# Yarn shops in/around Chandler. AZ



## qod (Oct 15, 2011)

I will be visiting a friend in Chandler, AZ in a month and was wondering if anyone knew of any yarn stores that I must visit. I have a list but if anyone can help with knowledge from personal experience that would be wonderful. I don't think we'll get as far as Jerome but anything in the Chandler/Phoenix area would be nice to know about. Thank you!


----------



## Ronie (Jan 21, 2011)

I lived in that area for many years. It has grown so much since I was there.. I left in 1987 and at that time there was one store that sold yarn.. I think it was called LeeWards.It was off the center square in town. It will be interesting to see what others have to say. I can't remember anywhere at all in Mesa that sold yarn but the Micheals that opened up there in the early 80's was really great! its sad to hear all the bad news about the store now.. I guess growing pains killed it...
Back when I was there we went to the malls (2) of them.. lol probably more now.. I think the idea of LYS's are fairly new although there have been some specialty wool shops for a little longer... 
Jerome use to be an amazing place to walk around. The ruins were pretty bad when I was in school.. but I remember the candy shop... lol penny candy for just a penny... if you do get a chance to see that part of the country this would be the time of year to do it... have fun and enjoy your vacation..


----------



## alphabetmom (Mar 2, 2013)

My son just recently moved to Chandler, I miss him greatly. He would not know where any yarn stores are, he probably knows where a lot of Asian food restaurants are though.


----------



## Ronie (Jan 21, 2011)

http://www.knittingparadise.com/user_page.jsp?upnum=2754

I just found this list.. I don't know why its not easier to find, I looked for it last week but luck is on your side because I found it this morning... There is even a shop in Jerome.. see I told you it probably has changed a bit...


----------



## Mnknit (Jul 2, 2012)

Here is a link to the yellow page. Have fun shopping.

http://www.yellowpages.com/chandler-az/yarn-store


----------



## Ronie (Jan 21, 2011)

Mnknit said:


> Here is a link to the yellow page. Have fun shopping.
> 
> http://www.yellowpages.com/chandler-az/yarn-store


I looked through this just for kicks and found lots of stores in Gilbert.. When I lived in Mesa many years back Gilbert had one main street with very little shopping.. Actually we went through there about 16 years ago and it hadn't changed all that much but boy has it ever grown since then...


----------



## Kajacee (Apr 13, 2012)

I live in Gilbert which is next door to Chandler. The closest store would be the Fiber Factory in downtown Mesa. Really nice and helpful people. The next closest would be Knit Happens in the southern part of Scottsdale. Lots of nice yarn and i am planning on going there this morning.If you go further north off of the 101 is Jessica Knits. Really cute shop. Keep going further and there is a store called Bonnie's Yarn Crafts in Carefree. One of my favorites. It is about a 45 minute drive but the drive itself is beautiful. Happy shopping!


----------



## carolynproulx (Sep 17, 2011)

### Dataset rows
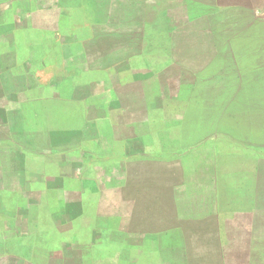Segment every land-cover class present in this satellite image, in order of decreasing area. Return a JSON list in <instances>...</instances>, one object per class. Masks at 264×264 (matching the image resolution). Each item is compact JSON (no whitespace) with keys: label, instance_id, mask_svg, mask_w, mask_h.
Returning <instances> with one entry per match:
<instances>
[{"label":"rangeland","instance_id":"obj_1","mask_svg":"<svg viewBox=\"0 0 264 264\" xmlns=\"http://www.w3.org/2000/svg\"><path fill=\"white\" fill-rule=\"evenodd\" d=\"M0 71L15 97L25 88L30 96L14 105L37 153L24 156L25 167L42 169L55 144L49 159L59 168L49 171L69 179L71 161H117L123 131L141 133L127 189L159 215L172 192L175 219L183 210L186 220L173 238L159 223L142 242L143 264L167 263L171 242L174 264H264V0H0ZM86 109L95 126L82 130ZM97 128L109 150L95 157L73 149ZM20 162L12 154L4 166L16 172ZM15 172L3 176L7 187L16 186ZM117 196V185L103 186L108 200L95 209L116 216ZM15 202L0 199V210ZM27 211L39 218L31 226L51 223L50 212ZM62 211L55 215L68 220ZM73 235L84 243L91 233ZM61 239L72 235L51 233V244ZM118 242L114 231L96 256L121 264Z\"/></svg>","mask_w":264,"mask_h":264},{"label":"crops","instance_id":"obj_2","mask_svg":"<svg viewBox=\"0 0 264 264\" xmlns=\"http://www.w3.org/2000/svg\"><path fill=\"white\" fill-rule=\"evenodd\" d=\"M25 89L26 92L21 90L18 92L20 95L15 97L13 85L7 80L0 79V199L16 200L13 207L5 209L4 212L0 210V261H5L8 264H104V261L96 256L95 250L104 243L106 244L110 234L116 231L121 238V243L118 242L121 264H143L141 257L142 242L150 241L154 235L152 232H157L163 221H165V229L169 230L173 238L174 232H180L182 224L186 220L183 216V210L178 215L180 217L175 219L172 192L169 194V201L167 200L165 215H159L158 208H143L138 194L127 189V178H129L127 166L129 163L132 164L137 161L138 153L141 152L144 145L141 143V133H136L133 130L126 137L123 131L122 136L118 137L121 143H117L120 144L117 150H120L121 147L123 154L117 161L97 163L95 162L96 159L95 163L89 162L86 167L79 161H71L69 179L61 176L60 172L51 174L49 171V169L59 168L58 163L49 159L50 156H57L55 151L58 149L55 144H47V149L51 151H48L49 153L44 155L45 157L39 156L42 165H44L42 169L31 168L30 165L25 167L24 159L26 156H37V153L29 149L31 138L29 124L22 123L19 127L14 121L15 116H17L14 105L29 101L26 100L30 96L27 88ZM61 98L59 97V99ZM46 99V97H42L41 101ZM15 100L20 101L15 103ZM72 100L75 106L82 102L79 98H72ZM87 101L89 102L88 97ZM78 108H72L71 119H78ZM121 112L117 108L111 115L114 117ZM83 114L85 115L80 120L83 121L84 125L82 123L80 128L83 130L95 126L94 116L87 109ZM104 115V113L101 114V116ZM74 128L73 133L77 135V126ZM102 131L101 128L98 133L97 128L95 133H92L85 141L73 145L76 147L73 149L85 152L89 156H101L112 146L105 142ZM12 154L14 158L21 160L19 167H16L18 169L16 172L14 171L15 167L6 168L4 166V162ZM14 172L19 180H17L14 188L7 187L9 182L5 181L3 176H10ZM85 182L91 183L95 188L96 191L94 190L93 194L87 192ZM111 183L118 187V212L116 216L95 209L99 199L108 200L106 197L101 198V191L103 186ZM31 208L50 212L51 223L40 221L31 226L32 220L39 219L37 211L34 214L35 217L29 215L27 209L31 210ZM59 209L63 210L61 212L63 215L68 210L70 216L68 220L64 216L55 215ZM163 216H166V219L161 218ZM84 217L90 221L85 226L79 222ZM113 217L117 220L116 226L112 225ZM159 223L161 224L159 225ZM79 230H86L91 233L88 242L83 243L74 239L73 234ZM53 232L61 237L70 233L72 239L71 241L61 239L59 243L51 244V233ZM174 245V242H171L166 246L170 255L169 261L165 264H174ZM177 257H180V254H177ZM145 263L156 264L151 260L149 263L148 261Z\"/></svg>","mask_w":264,"mask_h":264},{"label":"trees","instance_id":"obj_3","mask_svg":"<svg viewBox=\"0 0 264 264\" xmlns=\"http://www.w3.org/2000/svg\"><path fill=\"white\" fill-rule=\"evenodd\" d=\"M189 23V22H188ZM187 25V24H186ZM185 26V25H184Z\"/></svg>","mask_w":264,"mask_h":264}]
</instances>
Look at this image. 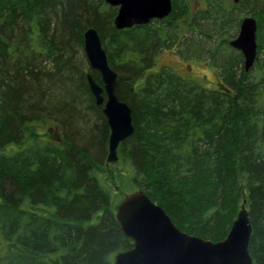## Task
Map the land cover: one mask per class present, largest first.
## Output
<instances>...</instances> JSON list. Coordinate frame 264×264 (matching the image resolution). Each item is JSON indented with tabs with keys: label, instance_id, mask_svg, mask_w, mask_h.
Masks as SVG:
<instances>
[{
	"label": "trees",
	"instance_id": "1",
	"mask_svg": "<svg viewBox=\"0 0 264 264\" xmlns=\"http://www.w3.org/2000/svg\"><path fill=\"white\" fill-rule=\"evenodd\" d=\"M246 2L257 3L244 11L257 21L248 71L229 45ZM116 11L104 0H0V264H114L132 246L116 206L136 189L213 241L243 204L252 264H264V0H172L167 16L120 29ZM87 27L131 109L133 132L113 162L85 78L102 85L100 74L73 60ZM210 41L215 86L157 65L165 48L192 56ZM50 122L58 138L41 131Z\"/></svg>",
	"mask_w": 264,
	"mask_h": 264
},
{
	"label": "water",
	"instance_id": "2",
	"mask_svg": "<svg viewBox=\"0 0 264 264\" xmlns=\"http://www.w3.org/2000/svg\"><path fill=\"white\" fill-rule=\"evenodd\" d=\"M116 6V28L144 24L161 19L172 9V0H104ZM238 2L239 0H233ZM257 21L246 15L240 20L229 45L243 55V69L248 71L257 56ZM83 50L90 68L99 72L102 85L90 72L85 73L88 89L106 117L109 127L106 160L117 159L120 141L132 134L129 105L115 93L117 72L109 65L98 32L94 27L83 31ZM116 218L132 246L113 256L114 264H252L248 252L251 234L248 210L242 204L224 238L210 240L179 229L162 206L140 189L125 193L116 206Z\"/></svg>",
	"mask_w": 264,
	"mask_h": 264
},
{
	"label": "rangeland",
	"instance_id": "3",
	"mask_svg": "<svg viewBox=\"0 0 264 264\" xmlns=\"http://www.w3.org/2000/svg\"><path fill=\"white\" fill-rule=\"evenodd\" d=\"M258 4L262 0H257ZM257 3H253V5H249L248 2L244 3L242 6V16L244 15L245 9L247 11H257V7L255 6ZM198 5V2H195V7ZM250 6V7H249ZM249 15V13H248ZM252 16V15H251ZM235 31L232 32V34ZM238 32V31H237ZM237 32H235L231 36V38L235 37ZM264 33V30H263ZM257 34V32H256ZM257 38V36H256ZM257 42V41H256ZM264 42V41H263ZM212 41L203 45H198L199 49L196 51L195 55L188 56L185 50H178L174 47H169L161 50L157 56L156 62L157 65H167L171 67L173 70L178 72L184 76H190L194 79L200 80L205 83L207 86H215L220 79L218 74V66L215 59L208 58V50L207 47H210ZM179 47H186V45H181ZM218 57V56H217ZM75 58V59H74ZM262 58V54L259 56ZM73 60L79 61L80 65H87L86 58L83 55V50L80 49V52L73 57ZM41 131L45 133L47 137L58 138L60 135L59 126L57 123L50 122L40 126Z\"/></svg>",
	"mask_w": 264,
	"mask_h": 264
},
{
	"label": "flooded vegetation",
	"instance_id": "4",
	"mask_svg": "<svg viewBox=\"0 0 264 264\" xmlns=\"http://www.w3.org/2000/svg\"><path fill=\"white\" fill-rule=\"evenodd\" d=\"M171 218V217H170ZM178 227V226H177ZM179 228V227H178ZM180 229V228H179ZM182 230V229H181ZM184 231V230H183Z\"/></svg>",
	"mask_w": 264,
	"mask_h": 264
},
{
	"label": "bare ground",
	"instance_id": "5",
	"mask_svg": "<svg viewBox=\"0 0 264 264\" xmlns=\"http://www.w3.org/2000/svg\"><path fill=\"white\" fill-rule=\"evenodd\" d=\"M95 103V102H94Z\"/></svg>",
	"mask_w": 264,
	"mask_h": 264
}]
</instances>
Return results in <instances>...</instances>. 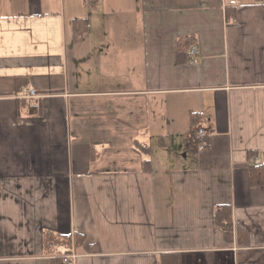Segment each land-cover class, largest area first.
Wrapping results in <instances>:
<instances>
[{"label": "crops", "instance_id": "obj_1", "mask_svg": "<svg viewBox=\"0 0 264 264\" xmlns=\"http://www.w3.org/2000/svg\"><path fill=\"white\" fill-rule=\"evenodd\" d=\"M184 38L195 62L179 53ZM27 87L38 106L19 97ZM253 160L264 165L263 4L0 0V264H61L46 232L84 234L76 264H158L163 253L264 264ZM226 204L232 242L214 219Z\"/></svg>", "mask_w": 264, "mask_h": 264}, {"label": "trees", "instance_id": "obj_2", "mask_svg": "<svg viewBox=\"0 0 264 264\" xmlns=\"http://www.w3.org/2000/svg\"><path fill=\"white\" fill-rule=\"evenodd\" d=\"M257 2L261 3L264 5V0H256ZM236 6L234 5H227L225 6V11H226V20L227 21H232L233 22V18L235 16V13L237 11ZM75 27H76V35L78 37L81 36V34L83 33V31H85L86 26H84L83 28L78 27V23L79 20L75 19ZM85 25V24H84ZM193 44V41L191 38H184L180 40L179 43V53H183V50H188L190 49L189 47ZM195 118V117H194ZM136 145L142 150L141 152H143L144 154V160H143V166L144 168H148L150 167V162L151 160L148 158V147L147 146H143L142 143L140 142H136ZM252 168V182L254 184L257 183H264V173H261L262 169H264V165L262 164H257L256 166L253 165L251 166ZM232 210L231 207L226 205H220L218 206V208L216 209L215 213H214V219H215V223L218 227L222 228L225 232V239L228 240V242H232L233 238H234V226H233V217H232ZM237 240L239 243H245L248 241V237H249V233L246 232V234L244 233V229L242 227L237 226ZM85 241V236L84 234L81 233H75L74 235H63V234H53L52 232H46L45 233V246L47 248H50L53 251H57L59 252V256H56L55 259H57L58 261H60V253L61 251L64 252H68L71 251V244L72 242H74V245L76 246H80L82 243H84ZM61 250V251H60ZM169 257V258H168ZM158 264H181V259L179 255H172L169 253H163L160 256V259L158 261Z\"/></svg>", "mask_w": 264, "mask_h": 264}, {"label": "built area", "instance_id": "obj_3", "mask_svg": "<svg viewBox=\"0 0 264 264\" xmlns=\"http://www.w3.org/2000/svg\"><path fill=\"white\" fill-rule=\"evenodd\" d=\"M189 61L195 62L197 55H198V49L196 44H193L192 46L189 47ZM19 97L24 98L27 102L31 103L32 106L36 107L38 106L37 104H39L38 98H39V94L36 93V90L32 87H27L25 89H22L21 92H19ZM196 132V138L198 139V148L199 150L205 149L209 146L208 143V138L206 136H208V131L206 127L203 126H198L195 129ZM255 164H257L258 161L253 160ZM76 257H78V255L74 252V251H68V252H64L61 254V264H76Z\"/></svg>", "mask_w": 264, "mask_h": 264}, {"label": "rangeland", "instance_id": "obj_4", "mask_svg": "<svg viewBox=\"0 0 264 264\" xmlns=\"http://www.w3.org/2000/svg\"><path fill=\"white\" fill-rule=\"evenodd\" d=\"M155 144H157V142L155 143ZM155 154H158V152H156ZM169 258V257H168ZM211 259V258H210Z\"/></svg>", "mask_w": 264, "mask_h": 264}]
</instances>
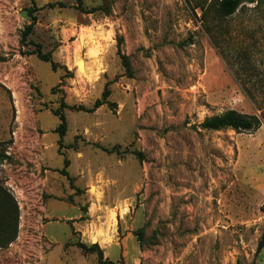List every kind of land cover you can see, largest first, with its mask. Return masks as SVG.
I'll use <instances>...</instances> for the list:
<instances>
[{"label": "rangeland", "instance_id": "1", "mask_svg": "<svg viewBox=\"0 0 264 264\" xmlns=\"http://www.w3.org/2000/svg\"><path fill=\"white\" fill-rule=\"evenodd\" d=\"M213 1L0 0V174L20 210L0 264H99L79 242L108 264H264V0ZM37 43L57 71L23 55ZM228 109L262 124L200 127Z\"/></svg>", "mask_w": 264, "mask_h": 264}, {"label": "trees", "instance_id": "2", "mask_svg": "<svg viewBox=\"0 0 264 264\" xmlns=\"http://www.w3.org/2000/svg\"><path fill=\"white\" fill-rule=\"evenodd\" d=\"M81 2V0H79ZM257 0H214L213 4L217 14L222 17H228L233 15L238 8L245 2L253 3ZM54 5V4H51ZM58 5L66 6L65 3L59 2ZM37 6L29 7L26 9V15L30 18V23L26 25L22 31L20 44L25 46L29 43V36L33 33L34 26L37 22V15L35 12L38 10ZM99 9V8H97ZM90 11H94V8H91ZM23 55H37L41 60L50 62L52 68L57 71L58 64L53 60L51 52H44L42 49V44L37 43L36 48L31 51L22 52ZM4 58H0L3 60ZM124 67L126 71L131 72V65L129 62L128 56H123ZM107 93L104 92L103 98H98L95 101L93 107H86L83 105H72L68 106L71 109L85 110V111H95L101 105L108 103ZM110 104V103H109ZM67 103L63 100L62 107H67ZM52 112L57 115L60 119V124L58 125L56 131L59 133V148L61 149L63 145V140L67 132V118L62 108L53 109ZM261 119L256 114H245L238 111L237 109H228L221 114H216L212 116H207L200 124V127L206 130H221L226 128L235 129L237 131H249L258 129L261 126ZM66 165L69 164V160L65 159ZM66 175H69L68 171L63 170ZM264 210V206L262 208ZM19 224H20V210L17 200L11 191L4 185L1 174H0V248L8 247L13 241L16 240L19 234ZM78 247L82 250L84 254L97 253L99 258V264H108L112 263L111 260L104 259V251L99 246L98 243H92L88 245L84 242H79ZM264 246V232L262 238L259 242L257 253H259ZM250 264H261L256 260L252 261Z\"/></svg>", "mask_w": 264, "mask_h": 264}, {"label": "bare ground", "instance_id": "3", "mask_svg": "<svg viewBox=\"0 0 264 264\" xmlns=\"http://www.w3.org/2000/svg\"><path fill=\"white\" fill-rule=\"evenodd\" d=\"M78 65H79V68H80V70H81L82 72H86V70H87V65H86V62H85L83 59L79 58V63H78ZM102 237H103V234H99V235L97 236L96 240H98L99 238L101 239Z\"/></svg>", "mask_w": 264, "mask_h": 264}, {"label": "crops", "instance_id": "4", "mask_svg": "<svg viewBox=\"0 0 264 264\" xmlns=\"http://www.w3.org/2000/svg\"><path fill=\"white\" fill-rule=\"evenodd\" d=\"M103 236H104V233H103ZM104 239L106 240V237L104 236Z\"/></svg>", "mask_w": 264, "mask_h": 264}]
</instances>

### Task requirements
a - In the yarn shop thread, which store does Kajacee name as the closest one?
b - Retype everything in the yarn shop thread from "# Yarn shops" down to "about. Thank you!".
The data has no connection to the yarn shop thread.

### Solutions per task
a - The Fiber Factory in downtown Mesa.

b -
# Yarn shops in/around Chandler. AZ



## qod (Oct 15, 2011)

I will be visiting a friend in Chandler, AZ in a month and was wondering if anyone knew of any yarn stores that I must visit. I have a list but if anyone can help with knowledge from personal experience that would be wonderful. I don't think we'll get as far as Jerome but anything in the Chandler/Phoenix area would be nice to know about. Thank you!